GPI which is mounted on the Gemini South telescope, has studded itself in the skies and returned its first images.
“Even these early first-light images are almost a factor of 10 better than the previous generation of instruments. In one minute, we are seeing planets that used to take us an hour to detect,” said Bruce Macintosh, of the Lawrence Livermore National Laboratory,who led the team that built the instrument.
“Detection of the youngest and brightest planets is barely within reach of today’s AO systems,” he said. “To see other solar systems, we need new tools.”
At novice level GPI targeted known planetary systems, including the famous Beta Pictoris system and HR4796A, obtaining the first-ever spectrum of the newbie planet Beta Pictoris b. The first-light team also used the GPI’s polarization mode – which can pick up starlight dispersed by tiny particles – to examine a soft ring of dust circling the young star HR4796A.
Jupiter’s moon Europa was also on the list of the images shown on Tuesday at the 223rd meeting of the American Astronomical Society in Washington, DC.

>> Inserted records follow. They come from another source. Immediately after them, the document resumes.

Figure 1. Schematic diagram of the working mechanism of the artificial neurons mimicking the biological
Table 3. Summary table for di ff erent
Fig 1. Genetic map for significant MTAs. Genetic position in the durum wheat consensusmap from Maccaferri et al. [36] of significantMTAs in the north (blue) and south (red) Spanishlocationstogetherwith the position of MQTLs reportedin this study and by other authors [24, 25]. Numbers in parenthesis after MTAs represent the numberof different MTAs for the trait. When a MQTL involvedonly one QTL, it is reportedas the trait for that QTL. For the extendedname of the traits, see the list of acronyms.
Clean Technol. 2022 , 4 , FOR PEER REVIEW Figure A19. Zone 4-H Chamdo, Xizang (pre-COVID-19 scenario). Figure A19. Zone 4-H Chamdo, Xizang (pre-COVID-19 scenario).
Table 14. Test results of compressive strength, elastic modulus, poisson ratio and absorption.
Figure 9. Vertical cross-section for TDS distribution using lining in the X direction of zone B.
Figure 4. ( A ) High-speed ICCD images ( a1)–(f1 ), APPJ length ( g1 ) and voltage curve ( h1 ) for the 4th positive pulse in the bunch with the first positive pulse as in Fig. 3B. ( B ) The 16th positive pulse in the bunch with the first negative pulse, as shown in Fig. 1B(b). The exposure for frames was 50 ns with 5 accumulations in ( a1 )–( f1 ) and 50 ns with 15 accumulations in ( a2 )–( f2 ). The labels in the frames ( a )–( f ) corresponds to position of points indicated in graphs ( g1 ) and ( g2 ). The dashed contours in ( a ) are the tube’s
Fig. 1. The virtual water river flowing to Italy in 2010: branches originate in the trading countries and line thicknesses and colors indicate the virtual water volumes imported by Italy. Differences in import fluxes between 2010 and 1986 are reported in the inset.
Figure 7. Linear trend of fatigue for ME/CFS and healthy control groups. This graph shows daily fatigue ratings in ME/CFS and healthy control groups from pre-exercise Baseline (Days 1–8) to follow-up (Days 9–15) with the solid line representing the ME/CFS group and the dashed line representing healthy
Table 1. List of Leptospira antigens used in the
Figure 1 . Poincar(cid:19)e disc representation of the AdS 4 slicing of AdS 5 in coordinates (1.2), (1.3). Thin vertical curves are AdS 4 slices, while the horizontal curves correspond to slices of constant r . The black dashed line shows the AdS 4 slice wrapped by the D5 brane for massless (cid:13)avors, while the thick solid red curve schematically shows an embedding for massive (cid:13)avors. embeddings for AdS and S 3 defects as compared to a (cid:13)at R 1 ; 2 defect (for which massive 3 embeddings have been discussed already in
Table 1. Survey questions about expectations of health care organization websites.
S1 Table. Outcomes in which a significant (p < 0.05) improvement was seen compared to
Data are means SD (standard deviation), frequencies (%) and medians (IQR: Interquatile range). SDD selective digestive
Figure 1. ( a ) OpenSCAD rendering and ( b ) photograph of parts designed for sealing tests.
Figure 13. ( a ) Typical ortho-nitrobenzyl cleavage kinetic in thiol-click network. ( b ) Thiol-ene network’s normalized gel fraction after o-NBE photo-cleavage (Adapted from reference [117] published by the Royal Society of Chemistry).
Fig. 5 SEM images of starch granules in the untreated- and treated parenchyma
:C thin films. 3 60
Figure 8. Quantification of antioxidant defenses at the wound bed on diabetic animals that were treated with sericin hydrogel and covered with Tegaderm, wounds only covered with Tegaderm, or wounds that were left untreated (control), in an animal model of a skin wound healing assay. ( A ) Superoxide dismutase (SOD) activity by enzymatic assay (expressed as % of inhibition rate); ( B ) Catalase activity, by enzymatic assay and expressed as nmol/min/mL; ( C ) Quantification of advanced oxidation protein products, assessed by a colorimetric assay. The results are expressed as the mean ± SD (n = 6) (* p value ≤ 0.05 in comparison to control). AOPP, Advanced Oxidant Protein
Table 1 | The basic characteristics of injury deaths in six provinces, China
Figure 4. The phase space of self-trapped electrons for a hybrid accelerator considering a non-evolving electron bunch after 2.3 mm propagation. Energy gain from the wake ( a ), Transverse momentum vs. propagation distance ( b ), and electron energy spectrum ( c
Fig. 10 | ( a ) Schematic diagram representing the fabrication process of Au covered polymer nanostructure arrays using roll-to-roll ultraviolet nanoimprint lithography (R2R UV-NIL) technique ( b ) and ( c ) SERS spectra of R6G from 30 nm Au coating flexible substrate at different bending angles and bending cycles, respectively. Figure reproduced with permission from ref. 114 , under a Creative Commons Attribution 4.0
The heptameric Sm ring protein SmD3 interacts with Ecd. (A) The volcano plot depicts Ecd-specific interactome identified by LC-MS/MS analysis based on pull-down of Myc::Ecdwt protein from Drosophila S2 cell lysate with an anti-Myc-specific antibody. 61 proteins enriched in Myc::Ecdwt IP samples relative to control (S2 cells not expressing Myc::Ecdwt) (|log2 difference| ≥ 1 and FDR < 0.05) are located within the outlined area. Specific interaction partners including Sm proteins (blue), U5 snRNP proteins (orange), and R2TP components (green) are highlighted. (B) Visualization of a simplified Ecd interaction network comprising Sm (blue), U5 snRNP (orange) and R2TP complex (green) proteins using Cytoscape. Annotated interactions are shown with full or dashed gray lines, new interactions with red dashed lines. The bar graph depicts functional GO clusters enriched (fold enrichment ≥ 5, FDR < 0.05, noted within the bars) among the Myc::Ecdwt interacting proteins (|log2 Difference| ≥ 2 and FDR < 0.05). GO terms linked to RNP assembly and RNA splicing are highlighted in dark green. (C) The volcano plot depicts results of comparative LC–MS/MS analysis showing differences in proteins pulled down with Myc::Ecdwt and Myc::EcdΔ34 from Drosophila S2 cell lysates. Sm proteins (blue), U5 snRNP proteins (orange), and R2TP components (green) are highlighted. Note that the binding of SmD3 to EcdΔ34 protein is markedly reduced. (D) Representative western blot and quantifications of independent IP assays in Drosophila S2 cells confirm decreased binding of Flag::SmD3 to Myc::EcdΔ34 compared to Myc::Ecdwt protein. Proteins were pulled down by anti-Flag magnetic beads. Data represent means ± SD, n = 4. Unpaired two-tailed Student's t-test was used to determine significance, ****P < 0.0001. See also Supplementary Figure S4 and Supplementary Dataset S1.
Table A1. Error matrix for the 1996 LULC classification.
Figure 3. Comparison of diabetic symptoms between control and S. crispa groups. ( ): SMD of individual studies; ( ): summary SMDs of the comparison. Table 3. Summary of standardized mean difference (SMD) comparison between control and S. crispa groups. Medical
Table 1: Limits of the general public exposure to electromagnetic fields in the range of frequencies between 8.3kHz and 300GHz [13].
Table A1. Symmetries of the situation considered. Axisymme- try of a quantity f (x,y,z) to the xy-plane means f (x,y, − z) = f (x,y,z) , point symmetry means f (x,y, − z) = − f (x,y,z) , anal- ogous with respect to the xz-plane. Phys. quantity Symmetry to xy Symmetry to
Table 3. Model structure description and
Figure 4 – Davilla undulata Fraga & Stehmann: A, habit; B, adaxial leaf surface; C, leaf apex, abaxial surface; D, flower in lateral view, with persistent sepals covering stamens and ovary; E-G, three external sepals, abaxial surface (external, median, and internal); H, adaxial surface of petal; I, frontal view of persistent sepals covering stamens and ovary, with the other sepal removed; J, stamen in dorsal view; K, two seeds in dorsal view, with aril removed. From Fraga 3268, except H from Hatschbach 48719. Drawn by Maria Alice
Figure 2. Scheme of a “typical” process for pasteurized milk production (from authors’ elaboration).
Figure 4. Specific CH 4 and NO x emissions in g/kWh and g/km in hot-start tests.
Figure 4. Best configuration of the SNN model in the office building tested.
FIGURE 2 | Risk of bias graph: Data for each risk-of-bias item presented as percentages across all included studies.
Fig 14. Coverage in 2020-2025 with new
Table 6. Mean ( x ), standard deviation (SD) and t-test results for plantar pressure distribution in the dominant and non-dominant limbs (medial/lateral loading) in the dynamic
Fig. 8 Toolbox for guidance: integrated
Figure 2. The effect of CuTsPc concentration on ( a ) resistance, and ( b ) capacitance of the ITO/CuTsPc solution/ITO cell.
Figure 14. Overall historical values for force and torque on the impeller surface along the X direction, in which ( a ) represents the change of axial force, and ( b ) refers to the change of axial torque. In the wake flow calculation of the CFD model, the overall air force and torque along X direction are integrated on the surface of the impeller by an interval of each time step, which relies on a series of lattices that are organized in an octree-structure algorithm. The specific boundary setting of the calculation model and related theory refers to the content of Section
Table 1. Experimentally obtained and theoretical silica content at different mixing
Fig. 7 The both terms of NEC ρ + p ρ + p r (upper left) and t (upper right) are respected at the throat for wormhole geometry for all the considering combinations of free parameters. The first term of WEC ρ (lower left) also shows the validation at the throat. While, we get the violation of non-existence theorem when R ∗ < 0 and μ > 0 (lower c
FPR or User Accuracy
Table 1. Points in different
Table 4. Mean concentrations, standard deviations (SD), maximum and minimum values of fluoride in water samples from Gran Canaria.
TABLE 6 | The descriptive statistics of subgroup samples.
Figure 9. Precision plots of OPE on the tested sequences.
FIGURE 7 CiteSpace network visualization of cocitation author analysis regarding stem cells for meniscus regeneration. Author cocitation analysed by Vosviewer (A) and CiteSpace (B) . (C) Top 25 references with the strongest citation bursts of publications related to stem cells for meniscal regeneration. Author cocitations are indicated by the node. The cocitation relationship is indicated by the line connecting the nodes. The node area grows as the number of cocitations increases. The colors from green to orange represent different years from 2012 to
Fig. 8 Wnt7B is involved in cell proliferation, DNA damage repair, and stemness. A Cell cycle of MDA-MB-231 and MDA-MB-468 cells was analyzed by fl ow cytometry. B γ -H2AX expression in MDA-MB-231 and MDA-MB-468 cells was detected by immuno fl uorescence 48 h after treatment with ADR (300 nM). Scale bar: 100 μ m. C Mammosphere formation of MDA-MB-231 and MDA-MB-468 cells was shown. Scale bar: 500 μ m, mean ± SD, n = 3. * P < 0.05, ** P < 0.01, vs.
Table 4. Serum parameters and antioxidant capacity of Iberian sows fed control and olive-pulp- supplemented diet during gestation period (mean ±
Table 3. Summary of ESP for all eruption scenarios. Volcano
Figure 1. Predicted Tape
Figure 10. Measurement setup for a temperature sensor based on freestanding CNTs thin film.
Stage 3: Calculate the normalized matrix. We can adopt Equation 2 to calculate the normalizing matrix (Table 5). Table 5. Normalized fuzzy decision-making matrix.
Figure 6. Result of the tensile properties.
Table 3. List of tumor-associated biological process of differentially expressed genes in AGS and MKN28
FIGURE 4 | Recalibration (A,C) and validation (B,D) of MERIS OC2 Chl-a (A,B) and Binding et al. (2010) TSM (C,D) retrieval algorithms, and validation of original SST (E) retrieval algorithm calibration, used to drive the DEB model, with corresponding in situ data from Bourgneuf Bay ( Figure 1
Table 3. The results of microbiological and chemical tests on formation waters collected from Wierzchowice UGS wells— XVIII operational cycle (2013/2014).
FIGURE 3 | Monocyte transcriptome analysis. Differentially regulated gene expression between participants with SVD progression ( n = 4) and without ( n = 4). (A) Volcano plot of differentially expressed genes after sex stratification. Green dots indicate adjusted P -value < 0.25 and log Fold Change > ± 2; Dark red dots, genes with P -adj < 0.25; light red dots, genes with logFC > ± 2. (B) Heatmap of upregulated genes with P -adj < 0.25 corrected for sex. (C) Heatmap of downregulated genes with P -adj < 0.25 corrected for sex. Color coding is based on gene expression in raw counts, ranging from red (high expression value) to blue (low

Macintosh said, “Most planets that we know about to date are only known because of indirect methods that tell us a planet is there, a bit about its orbit and mass, but not much else” . “With GPI we directly image planets around stars — it’s a bit like being able to dissect the system and really dive into the planet’s atmospheric makeup and characteristics.”
GPI is pre installed with most advanced AO system. It is carefully designed to compensate the earth’s atmosphere turbulence that was the basic matter of concern for ground-based telescopes. The system detects atmospheric turbulence and corrects it with a 2-centimeter-square deformable mirror made of etched silicon with 4,000 actuators. These features make GPI a compact, sophisticated and stable device. Atmospheric distortions are corrected by the new mirror by adjusting its shape 1,000 times per second with accuracy better than 1 nanometer.
Along with its other parts, GPI, can directly as well as quickly image extra-solar planets that are 1 million to 10 million times fainter than their host stars.
“The entire exoplanet community is excited for GPI to usher in a whole new era of planet finding,” said Sara Seager, physicist and exoplanet expert, Massachusetts Institute of Technology.
The Gemini Planet Imager team has made a plan of launching a larger-scale survey in 2014, examining some 600 stars to see what planets might orbit them.